Updated by dsh0416 (Delton Ding) 9 days ago
· Edited
- File memory_top_rss_changes.png memory_top_rss_changes.png added
- File time_by_test_violin_interp.png time_by_test_violin_interp.png added
- File time_by_test_violin_yjit.png time_by_test_violin_yjit.png added
- Description updated (diff)
Here are the ruby benches results.


| Area | interp | yjit |
|---|---|---|
| Time geomean |
+1.77% slower |
-0.17% faster |
| Time median benchmark delta |
+1.55% slower |
+0.02% flat |
| Benchmarks >1% slower | 42 | 15 |
| Benchmarks >1% faster | 9 | 15 |
| RSS geomean |
-3.66% lower |
-3.01% lower |
| RSS median benchmark delta |
+0.09% flat |
+0.09% flat |
Overall: swss is a small interpreter-mode slowdown, essentially neutral or faster under YJIT, and generally lower RSS. The RSS median is basically unchanged, so the memory improvement comes from a subset of large reductions rather than broad small wins.
Largest time slowdowns:
-
yjit/loops-times:+12.52% -
interp/structaset:+9.38% -
interp/fib:+8.04% -
interp/keyword_args:+6.76% -
interp/send_rubyfunc_block:+6.15%
Largest time speedups:
-
yjit/activerecord:-13.38% -
yjit/fluentd:-11.73% -
yjit/send_cfunc_block:-8.96% -
yjit/nqueens:-6.82% -
yjit/splay:-4.47%

Memory is mixed.

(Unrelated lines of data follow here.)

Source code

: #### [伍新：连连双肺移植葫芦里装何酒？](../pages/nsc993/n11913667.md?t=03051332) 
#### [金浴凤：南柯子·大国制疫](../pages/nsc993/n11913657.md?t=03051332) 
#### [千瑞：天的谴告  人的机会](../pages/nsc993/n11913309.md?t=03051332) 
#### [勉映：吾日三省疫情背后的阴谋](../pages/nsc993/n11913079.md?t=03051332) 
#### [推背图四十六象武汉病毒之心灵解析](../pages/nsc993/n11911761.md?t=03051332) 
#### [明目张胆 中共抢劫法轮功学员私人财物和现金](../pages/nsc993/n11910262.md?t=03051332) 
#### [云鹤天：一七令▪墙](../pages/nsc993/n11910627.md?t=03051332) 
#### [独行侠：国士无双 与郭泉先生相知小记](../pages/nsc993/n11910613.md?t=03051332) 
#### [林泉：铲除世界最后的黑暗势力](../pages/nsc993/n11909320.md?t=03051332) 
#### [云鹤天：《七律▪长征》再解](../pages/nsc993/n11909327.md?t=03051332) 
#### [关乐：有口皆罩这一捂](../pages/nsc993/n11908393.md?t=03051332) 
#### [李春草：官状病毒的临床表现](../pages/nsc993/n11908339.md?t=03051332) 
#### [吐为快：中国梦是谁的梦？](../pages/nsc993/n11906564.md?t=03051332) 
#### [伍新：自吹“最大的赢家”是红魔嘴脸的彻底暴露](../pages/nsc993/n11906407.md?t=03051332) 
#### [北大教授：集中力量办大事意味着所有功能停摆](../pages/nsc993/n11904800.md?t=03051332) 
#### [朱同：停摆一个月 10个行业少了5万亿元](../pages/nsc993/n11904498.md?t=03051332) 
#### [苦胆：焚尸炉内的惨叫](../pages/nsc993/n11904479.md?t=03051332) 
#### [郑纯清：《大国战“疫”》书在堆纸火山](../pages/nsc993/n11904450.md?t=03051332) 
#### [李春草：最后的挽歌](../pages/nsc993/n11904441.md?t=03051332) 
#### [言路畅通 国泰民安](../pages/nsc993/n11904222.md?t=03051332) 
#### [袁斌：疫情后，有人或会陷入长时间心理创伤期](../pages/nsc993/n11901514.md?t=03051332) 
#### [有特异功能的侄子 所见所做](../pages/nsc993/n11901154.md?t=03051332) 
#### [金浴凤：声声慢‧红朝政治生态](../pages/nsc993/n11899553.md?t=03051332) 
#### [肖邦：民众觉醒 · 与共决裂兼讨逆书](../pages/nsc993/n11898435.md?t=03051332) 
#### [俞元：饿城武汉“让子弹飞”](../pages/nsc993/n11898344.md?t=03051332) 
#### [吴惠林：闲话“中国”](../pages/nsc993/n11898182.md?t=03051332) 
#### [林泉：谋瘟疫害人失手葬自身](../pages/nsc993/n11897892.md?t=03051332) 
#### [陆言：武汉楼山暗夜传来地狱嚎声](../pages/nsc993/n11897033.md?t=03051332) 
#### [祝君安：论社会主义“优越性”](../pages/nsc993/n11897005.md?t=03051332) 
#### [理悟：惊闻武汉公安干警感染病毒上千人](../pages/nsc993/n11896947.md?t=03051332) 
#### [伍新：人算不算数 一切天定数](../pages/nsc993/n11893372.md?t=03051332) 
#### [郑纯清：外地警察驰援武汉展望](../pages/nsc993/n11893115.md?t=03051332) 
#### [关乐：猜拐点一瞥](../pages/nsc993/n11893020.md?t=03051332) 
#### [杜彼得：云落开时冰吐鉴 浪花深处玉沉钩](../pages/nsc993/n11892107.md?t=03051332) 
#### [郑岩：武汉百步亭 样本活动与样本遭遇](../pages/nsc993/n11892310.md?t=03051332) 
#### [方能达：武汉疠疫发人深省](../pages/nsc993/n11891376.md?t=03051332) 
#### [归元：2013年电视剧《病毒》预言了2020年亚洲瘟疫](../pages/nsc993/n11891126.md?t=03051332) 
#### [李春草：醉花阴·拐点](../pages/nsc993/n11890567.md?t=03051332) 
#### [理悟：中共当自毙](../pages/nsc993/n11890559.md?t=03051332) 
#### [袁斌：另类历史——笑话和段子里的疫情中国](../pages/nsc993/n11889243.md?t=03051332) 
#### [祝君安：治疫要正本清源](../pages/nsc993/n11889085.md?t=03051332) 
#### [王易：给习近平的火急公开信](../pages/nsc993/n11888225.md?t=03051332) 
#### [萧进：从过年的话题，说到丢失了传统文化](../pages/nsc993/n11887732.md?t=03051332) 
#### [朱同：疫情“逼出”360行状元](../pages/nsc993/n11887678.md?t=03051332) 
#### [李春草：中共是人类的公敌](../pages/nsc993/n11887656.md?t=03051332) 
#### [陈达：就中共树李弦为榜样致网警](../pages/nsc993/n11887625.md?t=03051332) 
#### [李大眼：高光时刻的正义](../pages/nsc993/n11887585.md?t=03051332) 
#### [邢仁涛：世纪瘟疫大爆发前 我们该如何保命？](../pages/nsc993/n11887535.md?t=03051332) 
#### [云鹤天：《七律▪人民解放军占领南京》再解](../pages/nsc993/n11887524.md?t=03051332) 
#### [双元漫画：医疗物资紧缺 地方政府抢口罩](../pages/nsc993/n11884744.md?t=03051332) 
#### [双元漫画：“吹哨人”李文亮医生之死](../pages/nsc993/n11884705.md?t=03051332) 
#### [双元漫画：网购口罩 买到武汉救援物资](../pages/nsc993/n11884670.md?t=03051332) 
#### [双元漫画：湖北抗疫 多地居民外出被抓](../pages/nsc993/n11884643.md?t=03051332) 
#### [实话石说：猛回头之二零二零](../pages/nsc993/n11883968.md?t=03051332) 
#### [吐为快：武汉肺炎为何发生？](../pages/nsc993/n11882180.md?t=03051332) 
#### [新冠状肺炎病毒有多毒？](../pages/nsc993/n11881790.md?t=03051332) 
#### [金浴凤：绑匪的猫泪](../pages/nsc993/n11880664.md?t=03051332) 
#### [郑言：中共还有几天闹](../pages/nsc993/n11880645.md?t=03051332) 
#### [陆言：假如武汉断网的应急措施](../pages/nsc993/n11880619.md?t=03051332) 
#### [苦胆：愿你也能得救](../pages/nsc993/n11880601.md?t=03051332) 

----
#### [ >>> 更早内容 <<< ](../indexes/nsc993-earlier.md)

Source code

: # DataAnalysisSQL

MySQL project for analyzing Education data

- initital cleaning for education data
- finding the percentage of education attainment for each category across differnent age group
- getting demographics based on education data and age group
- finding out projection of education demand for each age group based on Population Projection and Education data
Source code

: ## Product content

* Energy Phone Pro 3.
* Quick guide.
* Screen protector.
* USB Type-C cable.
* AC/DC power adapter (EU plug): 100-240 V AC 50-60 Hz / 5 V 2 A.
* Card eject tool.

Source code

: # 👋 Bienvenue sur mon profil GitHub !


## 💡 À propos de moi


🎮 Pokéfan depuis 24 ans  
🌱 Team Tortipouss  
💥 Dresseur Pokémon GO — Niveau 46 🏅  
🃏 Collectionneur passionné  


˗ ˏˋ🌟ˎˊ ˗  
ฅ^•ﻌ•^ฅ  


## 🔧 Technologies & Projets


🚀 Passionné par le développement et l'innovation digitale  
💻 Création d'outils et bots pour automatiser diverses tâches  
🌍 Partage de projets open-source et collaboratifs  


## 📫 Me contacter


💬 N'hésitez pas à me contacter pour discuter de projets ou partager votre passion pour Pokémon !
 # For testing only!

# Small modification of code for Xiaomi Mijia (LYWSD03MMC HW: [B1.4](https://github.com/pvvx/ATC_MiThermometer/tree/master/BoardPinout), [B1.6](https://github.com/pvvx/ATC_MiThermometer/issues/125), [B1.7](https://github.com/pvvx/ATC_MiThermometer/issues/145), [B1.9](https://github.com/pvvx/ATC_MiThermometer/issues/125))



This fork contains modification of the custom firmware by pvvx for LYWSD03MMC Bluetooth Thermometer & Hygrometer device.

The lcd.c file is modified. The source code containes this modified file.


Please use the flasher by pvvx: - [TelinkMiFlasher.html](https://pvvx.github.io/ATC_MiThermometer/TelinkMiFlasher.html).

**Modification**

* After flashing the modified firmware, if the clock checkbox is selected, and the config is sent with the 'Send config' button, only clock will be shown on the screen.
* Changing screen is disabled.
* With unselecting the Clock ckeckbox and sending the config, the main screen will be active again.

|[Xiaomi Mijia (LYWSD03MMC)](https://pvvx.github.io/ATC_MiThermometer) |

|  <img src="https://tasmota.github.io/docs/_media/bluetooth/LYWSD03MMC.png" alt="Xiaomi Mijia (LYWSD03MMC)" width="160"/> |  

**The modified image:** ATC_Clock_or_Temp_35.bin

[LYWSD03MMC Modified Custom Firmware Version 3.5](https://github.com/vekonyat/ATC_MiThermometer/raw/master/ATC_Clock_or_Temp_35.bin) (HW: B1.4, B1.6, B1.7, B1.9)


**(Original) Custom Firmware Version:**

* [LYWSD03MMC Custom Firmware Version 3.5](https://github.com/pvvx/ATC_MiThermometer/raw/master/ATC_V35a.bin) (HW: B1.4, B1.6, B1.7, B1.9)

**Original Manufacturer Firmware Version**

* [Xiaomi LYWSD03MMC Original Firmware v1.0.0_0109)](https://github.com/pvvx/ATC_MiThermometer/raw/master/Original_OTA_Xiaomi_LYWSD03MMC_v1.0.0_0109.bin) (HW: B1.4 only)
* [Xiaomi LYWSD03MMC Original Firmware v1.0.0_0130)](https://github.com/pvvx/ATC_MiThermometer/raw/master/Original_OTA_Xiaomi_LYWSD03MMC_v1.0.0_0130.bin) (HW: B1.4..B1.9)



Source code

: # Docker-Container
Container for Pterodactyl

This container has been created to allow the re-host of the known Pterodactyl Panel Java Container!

Very few benches show RSS increases, including interp/graphql-native +20.15%, yjit/fluentd +19.32%, and yjit/graphql-native +17.42%. Biggest RSS reductions are yjit/str_concat -42.45%, interp/psych-load -39.31%, and yjit/psych-load -38.07%, and RSS reductions are more often.
Updated by dsh0416 (Delton Ding) 9 days ago
- Description updated (diff)
Updated by dsh0416 (Delton Ding) 9 days ago
- File deleted (
changes.patch)
Updated by dsh0416 (Delton Ding) 9 days ago
- File changes.patch changes.patch added
Updated by dsh0416 (Delton Ding) 9 days ago
From the bench results, we could see some very positive signals in some benches, but it also introduces some regressions, I would try if I could further narrowing down the regressions.
Updated by dsh0416 (Delton Ding) 9 days ago
· Edited
Updated by dsh0416 (Delton Ding) 9 days ago
· Edited
- File memory_top_rss_changes.png memory_top_rss_changes.png added
- File time_by_test_violin_interp.png time_by_test_violin_interp.png added
- File time_by_test_violin_yjit.png time_by_test_violin_yjit.png added
- File changes.patch changes.patch added
The regression got better controlled with the new patch.



Updated by dsh0416 (Delton Ding) 9 days ago

The Student T test shows that the performance is almost identical, but the memory consumption is confidently lowered by about 3%.